[tei-council] Fwd: Re: Google Books > TEI

Wed Mar 7 09:48:33 EST 2012

Thanks for all of this Kevin....very interesting. More thoughts and
questions below....

Becky

>    2. Will there be a mechanism for users to report errors in the TEI
>    files or submit revised TEI files?  This might relate to the work
>    you're doing with James Cummings and others on matching TEI
>    documents with scanned editions of the same source document.
>
>
> This was my hope and intention from the start, but we don't have a
> feedback mechanism for this at the moment and I'm not sure what the best
> scalable solution is. In fact I'm eager to get your ideas on this since,
> as both stewards and users of the format, you are in a better position
> than us to guide and drive this correction process in the community of
> TEI users.

Ranjith's commet is in line with my (admittedly vague) sense of what
Google currently allows: that you can report errors, but this simply
puts the reported book back on a queue to be re-scanned and re-OCRed.
One challenge here may be that Google doesn't want corrections
inserted in the middle or at the end of their workflow, because if the
book is ever re-processed, by accident or on purpose, those changes
would be lost.
>
> I'm not sure of the document matching work that you're referring to, but
> I am working with James to import some public-domain material that he
> can provide.

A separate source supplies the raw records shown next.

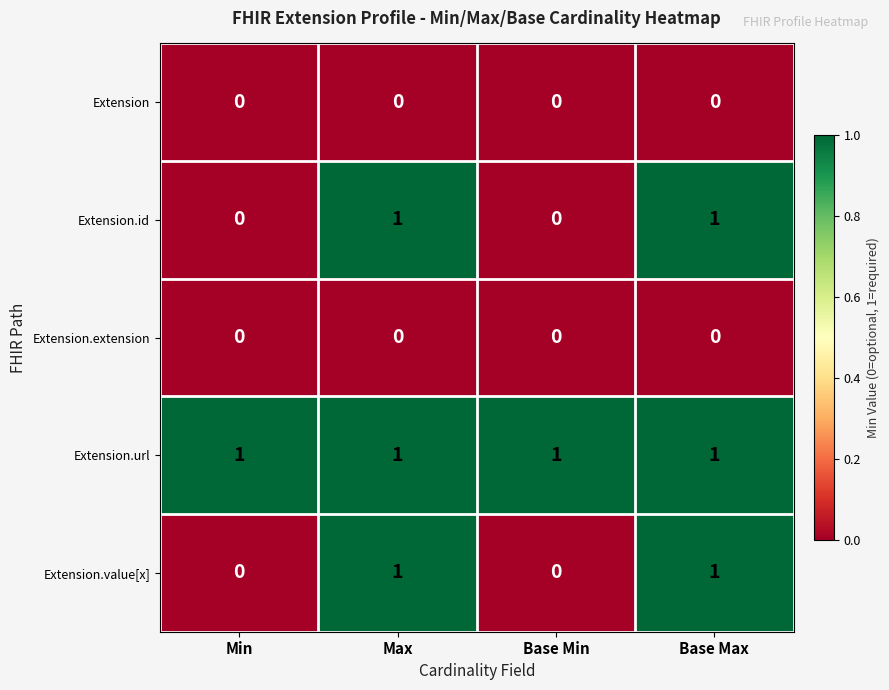

How many distinct data groups are displayed?

5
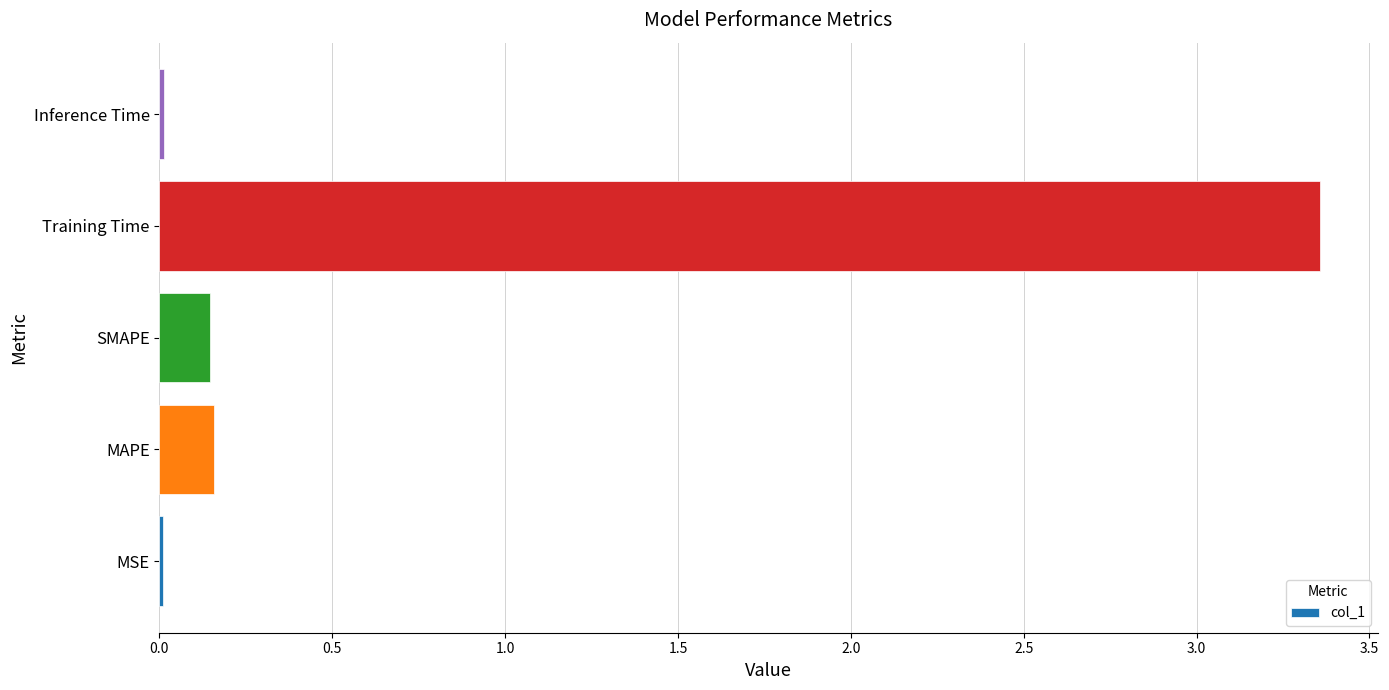

At which category does the chart reach its peak across all series?

Training Time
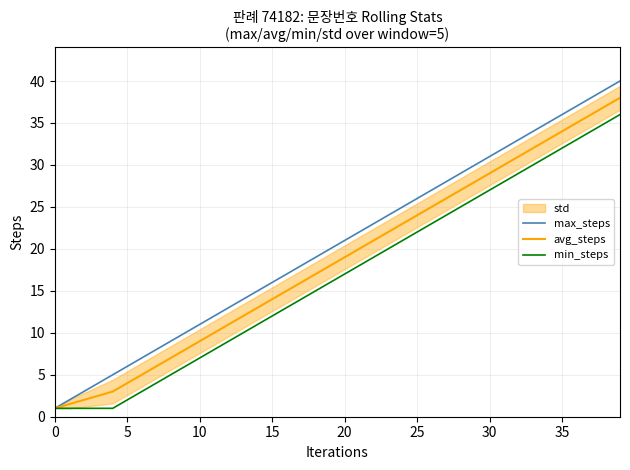

At how many categories does at least one series exceed 30?

10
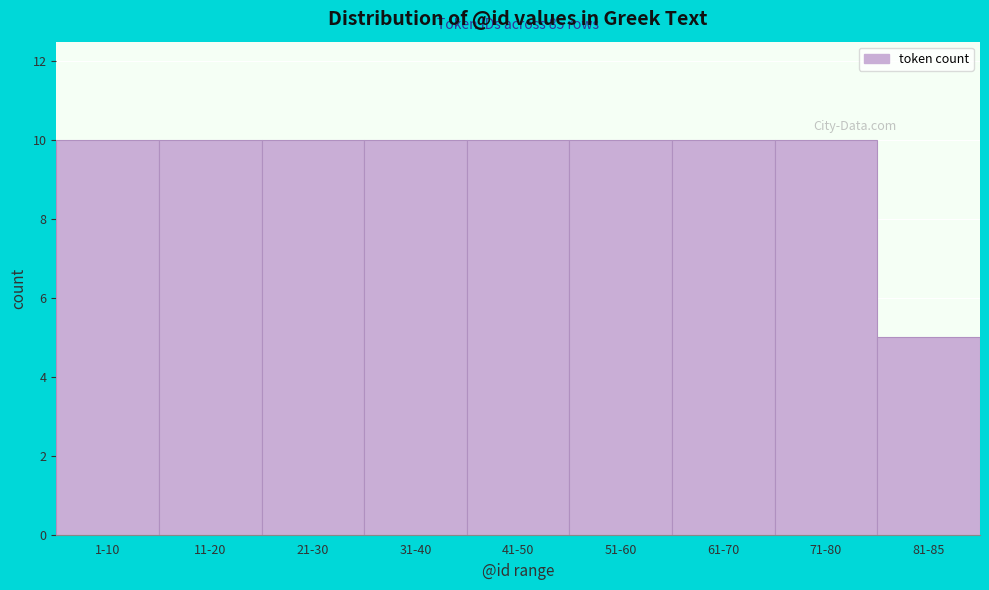

Reading left to right, list all the values displayed in this chart.

1-10=10	11-20=10	21-30=10	31-40=10	41-50=10	51-60=10	61-70=10	71-80=10	81-85=5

My end of the work requires setting up the infrastructure
> to ingest ePub files directly into our corpus so that it is freely
> available to a broader audience via the Google Books website. In that
> respect, the work could relate to your comment as it should result in a
> way to import whole corrected TEI files (via an intermediate conversion
> to ePub).

James, these are the ECCO-TCP texts (and perhaps other Oxford Text
Archive texts), right? If matching the texts up to scanned books is
*not* part of this work, does that mean that from Google's perspective
these works would only consist of electronic text, and no page images?
 That's the part that seemed to me like it might tie in with the
development of a text feedback mechanism, because it implies a
workflow where the electronic text is the original object, rather than
the output of another process (in contrast with the current scan + OCR
model). If text is 1) going to be accepted from the outside in the
first place and 2) Not going to be generated or overwritten by a
Google engine, building a way to make or recommend corrections to the
text starts to look more reasonable.
>
> On a related note, you may be aware of an early stage project out of
> Texas A&M University that is aimed at digitizing 18th century books via
> crowd-sourcing in combination with OCR. I've been trying to motivate
> them to use TEI as an input/output format so that when we eventually
> provide TEI files for public domain books, they will have a free source
> of input material to correct, and secondly if they wish to return the
> corrected TEI files to us to make freely available on Google Books then
> it will benefit everyone and every community involved. I don't know if
> they're completely on board with this vision, but I do know that some of
> the tools they plan to use do accept TEI.

Very interesting! I'm aware of the work at Texas A&M (the TCP has
provided lots of 18th-century texts to them for testing this OCR) and
glad to hear that they're in touch with Google about it. I agree it
would be nice if they could generate TEI as an output, but I'm not
sure I understand what is meant by TEI as an input. Since this work
involves OCR, isn't the desired input format just the page images? My
understanding of the project at Texas A&M is that the goal is to train
OCR to successfully capture characters in books/fonts where this is
currently still too hard to do. If this project is successful, it
would be great if the tool they build could be used to generate more
accurate OCR for older books in Google's corpus. But I'm not sure that
crowdsourced correction of existing electronic text fits into the
mission of their project.

> Actually, I'd like to turn that question around if you don't mind. Can
> you give some convincing arguments as to why such a release, if it were
> to happen, would be useful to the community?
> The reason I'm asking is that we're still in early days and at this
> point I'm one of the few voices advocating making TEI files available in
> the manner you describe. If you can provide me some arguments,
> preferably with some backing numbers, around the impact you anticipate
> this having, it would help bolster my position and help move this forward.
>
>
> On Tue, Mar 6, 2012 at 4:26 PM, Kevin Hawkins
> <kevin.s.hawkins at ultraslavonic.info
> <mailto:kevin.s.hawkins at ultraslavonic.info>> wrote:
>
>    One more question, Ranjith: will this code, once deployed, make TEI
>    available as a download format for all material in the public domain
>    in the user's location?  Do you have a sense of how many titles this
>    will affect in Google Books?  The TEI Consortium would like to be
>    ready to generate publicity around this, so having some stats will help.
>
I'm not sure I understand what Ranjith wants here. Is this a request
for justification of making the TEI available for download, or
justification for doing TEI at all? If the TEI files would not be
available for download, what's the point of producing it?